─── Text
Marcelinho wehrt sich: Bei Hertha hängt der Haussegen schief
zuletzt aktualisiert: 11.12.2005 - 16:00Berlin (rpo). Brasilianer sind oft sehr sensibel. Die Ballkünstler vom Zuckerhut lassen sich gerne feiern, können jedoch mit Kritik nicht allzu gut umgehen. Neuestes Beispiel aus dieser Reihe ist der Berliner Mittelfeldstar Marcelinho. Der Südamerikaner, der gegen Hamburg die Gelb-Rote Karte sah, stänkerte nun gegen die Kritik von Mitspieler Niko Kovac.
Marcelinho reagierte verärgert auf die Kritik seines Teamkollegen Niko Kovac ("ein unentschuldbares Verhalten" und "der soll nicht immer die beleidigte Leberwurst spielen."). "Wenn ich gute Spiele mache und wir dank mir gewinnen, höre ich nichts von Niko. Der sollte lieber ruhig sein. Ich muss mich nicht entschuldigen, wenn ich mal schlecht spiele", sagte der Brasilianer der Berliner Tageszeitung B.Z.
──────
─── Beigefügte Zeilen
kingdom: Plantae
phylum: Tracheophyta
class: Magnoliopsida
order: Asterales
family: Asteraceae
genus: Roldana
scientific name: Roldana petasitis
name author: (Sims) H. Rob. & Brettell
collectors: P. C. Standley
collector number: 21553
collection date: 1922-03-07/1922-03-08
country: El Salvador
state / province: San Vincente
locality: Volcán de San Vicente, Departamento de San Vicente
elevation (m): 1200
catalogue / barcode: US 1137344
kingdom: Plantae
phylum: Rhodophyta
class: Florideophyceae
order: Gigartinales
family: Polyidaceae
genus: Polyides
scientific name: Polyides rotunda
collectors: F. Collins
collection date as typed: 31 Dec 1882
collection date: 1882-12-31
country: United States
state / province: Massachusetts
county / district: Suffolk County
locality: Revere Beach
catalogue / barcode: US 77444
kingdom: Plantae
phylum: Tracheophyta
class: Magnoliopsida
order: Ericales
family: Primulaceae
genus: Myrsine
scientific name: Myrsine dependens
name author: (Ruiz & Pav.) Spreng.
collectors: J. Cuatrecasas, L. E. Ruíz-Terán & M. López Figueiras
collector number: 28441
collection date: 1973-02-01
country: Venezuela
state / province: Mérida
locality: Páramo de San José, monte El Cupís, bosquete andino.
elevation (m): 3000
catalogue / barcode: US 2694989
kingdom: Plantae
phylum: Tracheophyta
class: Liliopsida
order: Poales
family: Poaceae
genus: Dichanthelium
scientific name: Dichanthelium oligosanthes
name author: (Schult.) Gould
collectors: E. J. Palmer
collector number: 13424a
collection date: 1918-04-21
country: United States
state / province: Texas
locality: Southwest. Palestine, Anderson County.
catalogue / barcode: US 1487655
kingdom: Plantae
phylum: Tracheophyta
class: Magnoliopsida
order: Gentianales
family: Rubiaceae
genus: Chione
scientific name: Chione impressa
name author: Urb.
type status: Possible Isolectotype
──────
=== Aufgaben ===
(a) Ändern Sie im Text über Marcelinho den Abschnitt, der mit "Marcelinho reagierte verärgert" beginnt und sich bis einschließlich "Berliner Tageszeitung B.Z." erstreckt, indem Sie "Teamkollegen" durch "Mitspielers" ersetzen, und geben Sie diesen Abschnitt wieder.
(b) Führen Sie den Text über Marcelinho von der Stelle aus weiter, an der er endet.
Die Zeilen stammen aus einer anderen Quelle als der Text.

=== Geordnete Antworten ===
(a)
Marcelinho reagierte verärgert auf die Kritik seines Mitspielers Niko Kovac ("ein unentschuldbares Verhalten" und "der soll nicht immer die beleidigte Leberwurst spielen."). "Wenn ich gute Spiele mache und wir dank mir gewinnen, höre ich nichts von Niko. Der sollte lieber ruhig sein. Ich muss mich nicht entschuldigen, wenn ich mal schlecht spiele", sagte der Brasilianer der Berliner Tageszeitung B.Z.

(b)
Kovac hatte nach der Begegnung Marcelinhos Fehlverhalten beklagt und betont, dass der Mitspieler durch seinen dummen Platzverweis der Mannschaft geschadet habe. Marcelinho empfand die Gelb-Rote-Karte durch Schiedsrichter Markus Merk (Kaiserslautern) indes als zu hart. Trainer Falko Götz kündigte Konsequenzen an. Damit aber will sich Marcelinho nicht arrangieren: "Ich würde eine Strafe nicht akzeptieren. Ich bin kein undisziplinierter Spieler, habe bei Hertha bisher nur zwei Platzverweise kassiert", sagte er.